'Letters From the Grave' Help Unlock Mystery Behind Two Mothers' Deaths

Julie Jensen and Faylene Grant left written clues that helped convict husbands.

ByABC News
August 19, 2011, 10:00 AM

Aug. 21, 2011— -- Handwritten letters are considered by most to be a thing of the past. In the age of email, texts and blogs, to receive a letter is, for many, a rare occurrence.

And yet letters written by two women became the centerpiece, if not the catalyst, in two high-profile murder cases: State of Wisconsin v. Mark Jensen and State of Arizona v. Douglas Grant.

Watch "The Sixth Sense: Letters From the Grave," a two-hour "20/20" special, online here.

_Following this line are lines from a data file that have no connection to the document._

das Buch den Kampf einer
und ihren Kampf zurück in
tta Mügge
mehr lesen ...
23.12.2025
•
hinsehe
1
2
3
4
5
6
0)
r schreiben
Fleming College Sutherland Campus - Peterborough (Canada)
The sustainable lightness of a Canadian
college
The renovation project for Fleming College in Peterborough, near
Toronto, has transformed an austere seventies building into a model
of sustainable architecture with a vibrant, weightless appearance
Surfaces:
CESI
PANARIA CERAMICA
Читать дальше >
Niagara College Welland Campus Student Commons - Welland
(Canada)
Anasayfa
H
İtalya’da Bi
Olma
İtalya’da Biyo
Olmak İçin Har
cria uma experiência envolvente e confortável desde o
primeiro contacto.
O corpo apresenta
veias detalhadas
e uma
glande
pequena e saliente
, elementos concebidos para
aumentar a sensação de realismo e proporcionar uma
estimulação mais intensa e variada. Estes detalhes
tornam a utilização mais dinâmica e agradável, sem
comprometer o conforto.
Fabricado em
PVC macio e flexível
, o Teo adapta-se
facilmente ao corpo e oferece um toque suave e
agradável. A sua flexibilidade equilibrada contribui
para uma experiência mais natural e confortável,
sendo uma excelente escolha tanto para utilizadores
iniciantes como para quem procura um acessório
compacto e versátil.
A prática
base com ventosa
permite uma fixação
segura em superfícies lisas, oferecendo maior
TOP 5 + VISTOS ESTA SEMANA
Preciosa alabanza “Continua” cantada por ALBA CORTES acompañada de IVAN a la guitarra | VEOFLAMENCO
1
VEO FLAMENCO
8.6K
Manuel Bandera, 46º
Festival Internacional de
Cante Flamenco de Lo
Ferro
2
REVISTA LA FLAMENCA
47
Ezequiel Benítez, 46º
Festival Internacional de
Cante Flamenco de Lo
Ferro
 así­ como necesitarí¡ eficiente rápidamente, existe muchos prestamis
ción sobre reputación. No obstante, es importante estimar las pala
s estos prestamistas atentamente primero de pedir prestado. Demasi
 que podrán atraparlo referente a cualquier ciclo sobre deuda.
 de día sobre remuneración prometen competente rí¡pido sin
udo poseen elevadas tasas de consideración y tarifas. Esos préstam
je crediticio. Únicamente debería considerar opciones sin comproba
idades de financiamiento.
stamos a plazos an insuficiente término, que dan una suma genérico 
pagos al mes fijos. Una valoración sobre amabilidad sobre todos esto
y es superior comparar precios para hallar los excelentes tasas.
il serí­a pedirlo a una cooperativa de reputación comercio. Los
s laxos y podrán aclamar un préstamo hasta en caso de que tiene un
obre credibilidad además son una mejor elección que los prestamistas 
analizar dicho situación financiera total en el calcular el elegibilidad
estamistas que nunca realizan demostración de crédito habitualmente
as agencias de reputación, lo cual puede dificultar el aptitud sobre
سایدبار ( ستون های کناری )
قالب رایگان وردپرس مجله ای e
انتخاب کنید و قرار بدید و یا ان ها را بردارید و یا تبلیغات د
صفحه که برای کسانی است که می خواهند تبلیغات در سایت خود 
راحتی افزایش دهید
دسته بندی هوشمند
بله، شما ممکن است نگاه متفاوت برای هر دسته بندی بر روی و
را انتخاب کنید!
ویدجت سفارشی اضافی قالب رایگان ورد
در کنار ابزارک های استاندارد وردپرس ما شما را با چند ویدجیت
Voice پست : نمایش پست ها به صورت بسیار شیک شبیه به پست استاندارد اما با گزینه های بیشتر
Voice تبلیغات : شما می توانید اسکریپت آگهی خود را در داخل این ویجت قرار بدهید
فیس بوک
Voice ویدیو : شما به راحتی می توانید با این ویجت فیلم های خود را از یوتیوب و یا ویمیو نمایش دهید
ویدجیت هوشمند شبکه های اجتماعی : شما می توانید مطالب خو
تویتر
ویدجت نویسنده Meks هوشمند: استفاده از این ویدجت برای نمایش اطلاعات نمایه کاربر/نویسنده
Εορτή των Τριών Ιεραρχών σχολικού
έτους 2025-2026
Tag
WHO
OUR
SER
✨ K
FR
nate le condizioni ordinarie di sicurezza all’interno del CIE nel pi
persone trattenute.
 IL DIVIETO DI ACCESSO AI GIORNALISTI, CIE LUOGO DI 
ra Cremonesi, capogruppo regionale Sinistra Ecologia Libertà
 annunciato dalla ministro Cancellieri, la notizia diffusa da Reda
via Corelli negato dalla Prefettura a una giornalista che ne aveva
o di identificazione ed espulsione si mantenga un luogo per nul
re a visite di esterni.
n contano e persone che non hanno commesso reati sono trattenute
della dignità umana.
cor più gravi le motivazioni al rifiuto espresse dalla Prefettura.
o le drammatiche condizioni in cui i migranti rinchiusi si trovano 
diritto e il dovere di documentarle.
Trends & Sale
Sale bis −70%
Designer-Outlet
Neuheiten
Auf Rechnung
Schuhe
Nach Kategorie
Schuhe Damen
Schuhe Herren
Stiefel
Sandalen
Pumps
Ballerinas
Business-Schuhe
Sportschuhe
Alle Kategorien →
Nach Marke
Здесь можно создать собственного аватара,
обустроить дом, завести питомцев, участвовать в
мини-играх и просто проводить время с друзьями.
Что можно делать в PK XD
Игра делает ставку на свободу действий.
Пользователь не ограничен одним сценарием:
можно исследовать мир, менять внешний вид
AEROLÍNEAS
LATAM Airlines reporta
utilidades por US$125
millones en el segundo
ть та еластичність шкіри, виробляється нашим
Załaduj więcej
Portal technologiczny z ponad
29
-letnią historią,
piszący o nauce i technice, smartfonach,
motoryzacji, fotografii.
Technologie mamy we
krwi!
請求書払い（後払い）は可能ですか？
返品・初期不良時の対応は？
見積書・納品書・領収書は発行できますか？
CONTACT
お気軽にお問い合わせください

When 40-year-old Julie Jensen, a wife and mother of two young boys, was found dead in her bed in December 1998, investigators initially believed suicide was the likely cause of death. District Attorney Bob Jambois was at the Jensen home that day and thought differently.

"It didn't look right," he told ABC News. "All kinds of things didn't fit."

But when the autopsy came back, his suspicions remained just that. There was no evidence of foul play.

It wasn't until a few days later that Margaret and Ted Wojt, Mark and Julie Jensen's neighbors, walked into the police department and handed police a sealed envelope. Just a week before, Julie had knocked on their front door and handed it to the couple. They told ABC News that Julie asked them to deliver it to law enforcement authorities if anything happened to her.